*AIM OF THE TASK:* Copy the lines below exactly. No picture goes into the copy.

*Dataset records:*
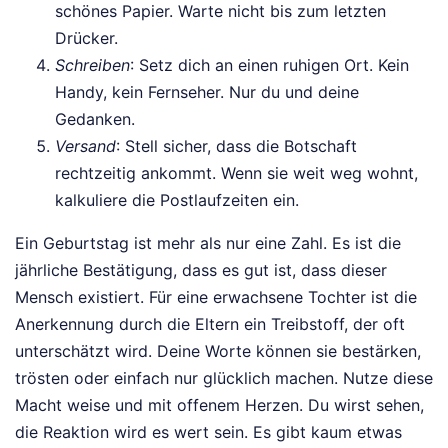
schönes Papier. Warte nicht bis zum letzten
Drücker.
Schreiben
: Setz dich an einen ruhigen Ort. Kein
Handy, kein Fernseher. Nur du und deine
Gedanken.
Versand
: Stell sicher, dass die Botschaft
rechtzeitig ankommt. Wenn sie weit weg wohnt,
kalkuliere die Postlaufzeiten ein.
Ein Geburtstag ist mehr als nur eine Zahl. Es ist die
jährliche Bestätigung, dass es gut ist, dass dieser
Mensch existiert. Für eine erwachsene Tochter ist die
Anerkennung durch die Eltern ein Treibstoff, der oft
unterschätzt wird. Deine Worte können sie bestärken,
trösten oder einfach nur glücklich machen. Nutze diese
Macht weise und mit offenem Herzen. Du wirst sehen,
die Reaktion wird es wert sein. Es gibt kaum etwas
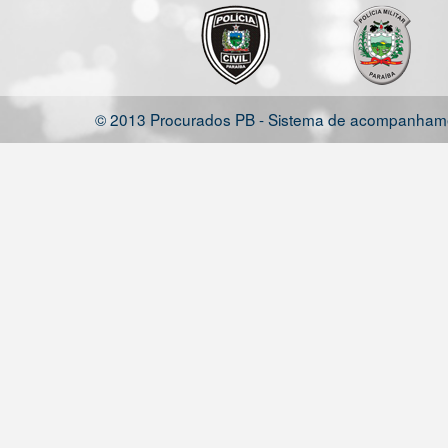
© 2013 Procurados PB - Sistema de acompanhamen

*SOLUTION TO THIS EXERCISE:*
schönes Papier. Warte nicht bis zum letzten
Drücker.
Schreiben
: Setz dich an einen ruhigen Ort. Kein
Handy, kein Fernseher. Nur du und deine
Gedanken.
Versand
: Stell sicher, dass die Botschaft
rechtzeitig ankommt. Wenn sie weit weg wohnt,
kalkuliere die Postlaufzeiten ein.
Ein Geburtstag ist mehr als nur eine Zahl. Es ist die
jährliche Bestätigung, dass es gut ist, dass dieser
Mensch existiert. Für eine erwachsene Tochter ist die
Anerkennung durch die Eltern ein Treibstoff, der oft
unterschätzt wird. Deine Worte können sie bestärken,
trösten oder einfach nur glücklich machen. Nutze diese
Macht weise und mit offenem Herzen. Du wirst sehen,
die Reaktion wird es wert sein. Es gibt kaum etwas
© 2013 Procurados PB - Sistema de acompanhamen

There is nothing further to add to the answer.